WORK ORDER:
Using the passage on marijuana and pain below, answer these questions:
(a) According to the passage, why can surgery on spines be ineffective?
(b) How is somatic pain typically experienced?
(c) What thresholds do cannabinoid receptors modulate?

GIVEN PASSAGE:
--- --- ---
This makes marijuana a better medication for a broad-spectrum of illnesses and diseases, unlike opiates/opioids.
- Opiates/opioids are not ideal for chronic pain, and its side-effects are far more extreme than those arising from marijuana use.
- Back pain in particular is difficult to manage, and carrying out surgery on spines can be not only risky but ineffective due to the number of complications that can arise (i.e. it can sometimes make things worse rather than better).
What’s more is that it is sometime extremely difficult to find out where back pain is coming from. This can make such pain difficult to manage, and figuring out the right medications can be a risky business. Marijuana can help overcome such obstacles.
We must also look at the different types of pain, and how marijuana can help …
- Somatic Pain – This is where pain signals travel through to the brain via the peripheral nerves from the injured area. Typically experienced as a constant, dull ache localized in a particular area.
Somatic pain is caused by the nociceptor (pain-detecting) nerve cells responding to damaging stimuli by sending signals to the spinal cord and brain. Cannabinoid receptors modulate nociceptive thresholds, inhibit production of inflammatory molecules and display synergistic effects with other systems that influence analgesia, most notably the endogenous opioid system.
--- --- ---
ENTRIES SHOWN:

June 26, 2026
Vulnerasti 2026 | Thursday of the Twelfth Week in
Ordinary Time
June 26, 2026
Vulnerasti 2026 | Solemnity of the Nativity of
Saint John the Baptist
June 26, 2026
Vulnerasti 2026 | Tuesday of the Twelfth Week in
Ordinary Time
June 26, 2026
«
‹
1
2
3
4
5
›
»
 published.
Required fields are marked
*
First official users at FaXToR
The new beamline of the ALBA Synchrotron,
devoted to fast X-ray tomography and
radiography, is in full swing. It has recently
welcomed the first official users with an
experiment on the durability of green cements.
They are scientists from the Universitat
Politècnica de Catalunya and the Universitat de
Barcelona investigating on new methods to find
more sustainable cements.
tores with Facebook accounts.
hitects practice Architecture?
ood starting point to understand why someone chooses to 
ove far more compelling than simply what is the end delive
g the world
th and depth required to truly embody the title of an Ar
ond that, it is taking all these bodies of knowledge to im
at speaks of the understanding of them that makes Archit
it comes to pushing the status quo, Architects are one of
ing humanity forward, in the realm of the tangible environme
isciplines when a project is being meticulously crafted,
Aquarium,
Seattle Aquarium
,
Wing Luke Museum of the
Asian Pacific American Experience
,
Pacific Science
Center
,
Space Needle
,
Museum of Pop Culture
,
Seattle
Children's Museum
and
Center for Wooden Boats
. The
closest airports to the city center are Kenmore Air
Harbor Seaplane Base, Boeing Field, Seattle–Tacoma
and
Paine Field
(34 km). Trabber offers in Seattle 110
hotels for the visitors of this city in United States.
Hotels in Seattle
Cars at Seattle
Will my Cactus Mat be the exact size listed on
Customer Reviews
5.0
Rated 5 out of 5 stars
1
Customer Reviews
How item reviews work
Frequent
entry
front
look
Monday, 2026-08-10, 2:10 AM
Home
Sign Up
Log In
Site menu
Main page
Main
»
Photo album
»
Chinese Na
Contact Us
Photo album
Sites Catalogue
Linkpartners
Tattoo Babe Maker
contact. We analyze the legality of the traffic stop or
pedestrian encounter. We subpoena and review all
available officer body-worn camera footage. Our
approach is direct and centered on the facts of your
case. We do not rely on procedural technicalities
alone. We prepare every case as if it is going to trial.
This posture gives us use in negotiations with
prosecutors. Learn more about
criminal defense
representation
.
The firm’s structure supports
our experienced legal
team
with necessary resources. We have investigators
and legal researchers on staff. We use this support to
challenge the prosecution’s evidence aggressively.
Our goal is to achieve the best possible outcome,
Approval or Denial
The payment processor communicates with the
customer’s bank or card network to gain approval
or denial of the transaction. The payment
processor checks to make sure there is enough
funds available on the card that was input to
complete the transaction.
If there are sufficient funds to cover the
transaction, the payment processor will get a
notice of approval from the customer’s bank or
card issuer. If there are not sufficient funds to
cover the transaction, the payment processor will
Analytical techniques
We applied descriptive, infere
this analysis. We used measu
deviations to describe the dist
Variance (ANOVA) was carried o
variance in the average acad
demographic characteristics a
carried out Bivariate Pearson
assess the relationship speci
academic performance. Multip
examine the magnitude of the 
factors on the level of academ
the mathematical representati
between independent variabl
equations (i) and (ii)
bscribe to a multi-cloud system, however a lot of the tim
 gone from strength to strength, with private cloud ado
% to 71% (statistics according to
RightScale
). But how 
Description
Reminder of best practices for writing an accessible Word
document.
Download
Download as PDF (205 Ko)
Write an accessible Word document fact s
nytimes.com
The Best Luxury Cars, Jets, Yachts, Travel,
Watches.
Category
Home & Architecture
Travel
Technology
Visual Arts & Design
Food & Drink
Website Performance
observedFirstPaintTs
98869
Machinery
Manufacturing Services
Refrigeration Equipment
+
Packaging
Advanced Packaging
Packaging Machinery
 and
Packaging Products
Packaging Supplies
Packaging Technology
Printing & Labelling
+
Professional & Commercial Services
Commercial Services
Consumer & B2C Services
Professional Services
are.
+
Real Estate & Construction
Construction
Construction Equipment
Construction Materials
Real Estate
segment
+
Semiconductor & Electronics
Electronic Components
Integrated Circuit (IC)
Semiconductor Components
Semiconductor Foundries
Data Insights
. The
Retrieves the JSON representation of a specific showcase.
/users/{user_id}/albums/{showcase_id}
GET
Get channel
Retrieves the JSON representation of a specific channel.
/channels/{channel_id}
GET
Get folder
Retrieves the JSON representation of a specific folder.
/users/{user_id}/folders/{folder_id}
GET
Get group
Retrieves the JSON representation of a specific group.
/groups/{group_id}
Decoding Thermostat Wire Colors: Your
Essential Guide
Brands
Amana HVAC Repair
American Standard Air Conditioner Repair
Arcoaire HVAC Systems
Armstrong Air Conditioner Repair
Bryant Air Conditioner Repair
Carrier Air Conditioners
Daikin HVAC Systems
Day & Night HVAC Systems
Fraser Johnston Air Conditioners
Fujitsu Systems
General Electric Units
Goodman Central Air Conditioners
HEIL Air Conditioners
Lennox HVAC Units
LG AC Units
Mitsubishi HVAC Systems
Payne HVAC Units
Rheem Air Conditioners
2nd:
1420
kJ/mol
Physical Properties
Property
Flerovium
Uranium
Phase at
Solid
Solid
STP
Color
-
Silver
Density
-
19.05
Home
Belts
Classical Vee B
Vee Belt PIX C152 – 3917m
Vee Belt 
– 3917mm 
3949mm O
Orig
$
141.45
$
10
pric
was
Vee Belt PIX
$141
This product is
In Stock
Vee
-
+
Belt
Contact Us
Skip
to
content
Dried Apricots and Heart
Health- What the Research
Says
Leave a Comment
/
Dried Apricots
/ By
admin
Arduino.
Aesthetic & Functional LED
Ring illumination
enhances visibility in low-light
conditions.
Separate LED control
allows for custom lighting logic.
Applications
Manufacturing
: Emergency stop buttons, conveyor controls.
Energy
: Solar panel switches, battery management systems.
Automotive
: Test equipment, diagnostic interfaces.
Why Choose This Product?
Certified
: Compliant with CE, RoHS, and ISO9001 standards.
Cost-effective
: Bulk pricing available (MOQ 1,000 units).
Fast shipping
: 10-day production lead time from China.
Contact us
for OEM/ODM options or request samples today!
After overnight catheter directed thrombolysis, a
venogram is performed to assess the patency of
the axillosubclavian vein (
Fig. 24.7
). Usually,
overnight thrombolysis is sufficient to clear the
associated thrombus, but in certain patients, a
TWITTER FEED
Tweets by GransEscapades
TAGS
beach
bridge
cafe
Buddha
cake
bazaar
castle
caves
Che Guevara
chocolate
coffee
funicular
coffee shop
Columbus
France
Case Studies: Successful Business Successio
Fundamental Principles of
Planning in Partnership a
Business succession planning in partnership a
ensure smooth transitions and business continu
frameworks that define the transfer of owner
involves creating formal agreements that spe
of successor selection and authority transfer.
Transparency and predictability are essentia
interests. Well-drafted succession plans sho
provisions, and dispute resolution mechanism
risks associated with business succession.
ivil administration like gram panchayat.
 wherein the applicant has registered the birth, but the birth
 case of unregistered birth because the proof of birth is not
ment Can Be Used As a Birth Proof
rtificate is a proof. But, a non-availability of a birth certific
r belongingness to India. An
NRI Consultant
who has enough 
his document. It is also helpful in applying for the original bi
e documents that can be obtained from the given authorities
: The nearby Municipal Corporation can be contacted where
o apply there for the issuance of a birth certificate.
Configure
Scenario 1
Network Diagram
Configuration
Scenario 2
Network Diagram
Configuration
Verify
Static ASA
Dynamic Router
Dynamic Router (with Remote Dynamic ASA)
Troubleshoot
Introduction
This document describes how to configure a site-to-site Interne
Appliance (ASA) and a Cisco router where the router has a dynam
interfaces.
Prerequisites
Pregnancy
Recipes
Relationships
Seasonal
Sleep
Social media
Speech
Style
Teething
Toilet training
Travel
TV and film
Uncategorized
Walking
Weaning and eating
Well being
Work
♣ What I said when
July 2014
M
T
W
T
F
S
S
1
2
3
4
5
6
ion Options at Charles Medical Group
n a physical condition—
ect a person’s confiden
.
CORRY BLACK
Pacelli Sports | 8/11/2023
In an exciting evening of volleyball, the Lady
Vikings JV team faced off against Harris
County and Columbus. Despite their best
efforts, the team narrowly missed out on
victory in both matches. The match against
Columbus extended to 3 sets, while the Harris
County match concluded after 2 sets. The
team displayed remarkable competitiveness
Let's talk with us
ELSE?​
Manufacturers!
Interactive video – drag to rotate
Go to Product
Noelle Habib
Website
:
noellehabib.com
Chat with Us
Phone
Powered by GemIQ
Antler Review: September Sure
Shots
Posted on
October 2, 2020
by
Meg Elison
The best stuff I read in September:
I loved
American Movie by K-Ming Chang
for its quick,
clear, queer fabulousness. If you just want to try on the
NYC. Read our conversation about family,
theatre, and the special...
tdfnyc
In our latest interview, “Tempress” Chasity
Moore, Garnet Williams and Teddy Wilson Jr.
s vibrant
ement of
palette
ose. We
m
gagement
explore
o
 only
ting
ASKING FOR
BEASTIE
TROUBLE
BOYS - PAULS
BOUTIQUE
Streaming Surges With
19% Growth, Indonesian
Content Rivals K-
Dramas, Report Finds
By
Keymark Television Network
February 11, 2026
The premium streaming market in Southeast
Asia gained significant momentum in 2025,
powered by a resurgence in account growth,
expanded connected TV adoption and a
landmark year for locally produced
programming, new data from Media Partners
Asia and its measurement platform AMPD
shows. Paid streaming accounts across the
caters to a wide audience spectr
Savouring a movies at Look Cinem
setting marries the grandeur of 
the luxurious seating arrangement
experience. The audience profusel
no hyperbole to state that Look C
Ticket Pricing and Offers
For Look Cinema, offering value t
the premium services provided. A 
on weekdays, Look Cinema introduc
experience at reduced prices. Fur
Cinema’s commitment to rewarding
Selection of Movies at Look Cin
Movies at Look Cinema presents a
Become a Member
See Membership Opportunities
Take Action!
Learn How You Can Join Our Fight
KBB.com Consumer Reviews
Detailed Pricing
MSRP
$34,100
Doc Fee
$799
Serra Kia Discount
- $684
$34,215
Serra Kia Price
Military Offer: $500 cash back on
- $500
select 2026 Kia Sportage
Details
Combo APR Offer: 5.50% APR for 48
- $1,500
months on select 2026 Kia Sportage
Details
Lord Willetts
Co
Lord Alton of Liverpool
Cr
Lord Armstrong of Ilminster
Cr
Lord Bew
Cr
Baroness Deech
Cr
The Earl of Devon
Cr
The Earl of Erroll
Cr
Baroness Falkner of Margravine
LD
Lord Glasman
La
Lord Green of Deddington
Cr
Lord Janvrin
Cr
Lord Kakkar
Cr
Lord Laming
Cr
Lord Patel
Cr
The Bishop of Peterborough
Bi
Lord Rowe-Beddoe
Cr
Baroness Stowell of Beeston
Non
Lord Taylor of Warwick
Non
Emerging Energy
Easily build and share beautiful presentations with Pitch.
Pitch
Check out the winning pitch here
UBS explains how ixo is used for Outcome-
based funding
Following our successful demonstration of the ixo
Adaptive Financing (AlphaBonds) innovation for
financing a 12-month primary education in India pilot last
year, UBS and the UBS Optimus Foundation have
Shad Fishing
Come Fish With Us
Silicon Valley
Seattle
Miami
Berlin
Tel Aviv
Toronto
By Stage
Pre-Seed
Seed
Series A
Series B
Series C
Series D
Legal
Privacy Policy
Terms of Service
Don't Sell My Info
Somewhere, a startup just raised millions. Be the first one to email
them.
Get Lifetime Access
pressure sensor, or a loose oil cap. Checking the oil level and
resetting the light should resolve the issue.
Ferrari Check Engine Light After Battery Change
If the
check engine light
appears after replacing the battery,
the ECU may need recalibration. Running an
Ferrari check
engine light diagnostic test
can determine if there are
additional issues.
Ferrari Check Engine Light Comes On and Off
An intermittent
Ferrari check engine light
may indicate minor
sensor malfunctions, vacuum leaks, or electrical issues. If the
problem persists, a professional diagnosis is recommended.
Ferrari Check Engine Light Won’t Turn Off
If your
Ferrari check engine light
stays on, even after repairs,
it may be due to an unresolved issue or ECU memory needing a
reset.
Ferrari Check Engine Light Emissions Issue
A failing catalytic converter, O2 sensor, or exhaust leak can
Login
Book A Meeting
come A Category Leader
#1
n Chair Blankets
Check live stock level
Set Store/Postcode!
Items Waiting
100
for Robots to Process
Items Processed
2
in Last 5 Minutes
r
--- --- ---
SOLUTION TO THE PROBLEM:
(a) Because of the number of complications that can arise, which can sometimes make things worse rather than better.
(b) As a constant, dull ache localized in a particular area.
(c) Nociceptive thresholds.